= TASK =
Please write out the data from its first line up to and including the line that contains "Produits liés à cet article". Reproduce each line without any change.

[Records from a data collection]
--*--

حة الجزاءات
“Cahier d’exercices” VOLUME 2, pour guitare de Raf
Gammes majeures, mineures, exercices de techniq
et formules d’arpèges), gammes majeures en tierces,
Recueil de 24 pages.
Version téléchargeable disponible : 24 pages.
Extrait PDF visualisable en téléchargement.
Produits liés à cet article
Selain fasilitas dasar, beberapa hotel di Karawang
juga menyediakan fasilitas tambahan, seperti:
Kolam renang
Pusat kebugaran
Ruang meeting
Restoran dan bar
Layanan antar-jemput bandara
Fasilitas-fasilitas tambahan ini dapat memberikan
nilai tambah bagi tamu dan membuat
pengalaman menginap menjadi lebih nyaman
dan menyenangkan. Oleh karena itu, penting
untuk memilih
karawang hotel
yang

--*--

= ANSWER BOX =
حة الجزاءات
“Cahier d’exercices” VOLUME 2, pour guitare de Raf
Gammes majeures, mineures, exercices de techniq
et formules d’arpèges), gammes majeures en tierces,
Recueil de 24 pages.
Version téléchargeable disponible : 24 pages.
Extrait PDF visualisable en téléchargement.
Produits liés à cet article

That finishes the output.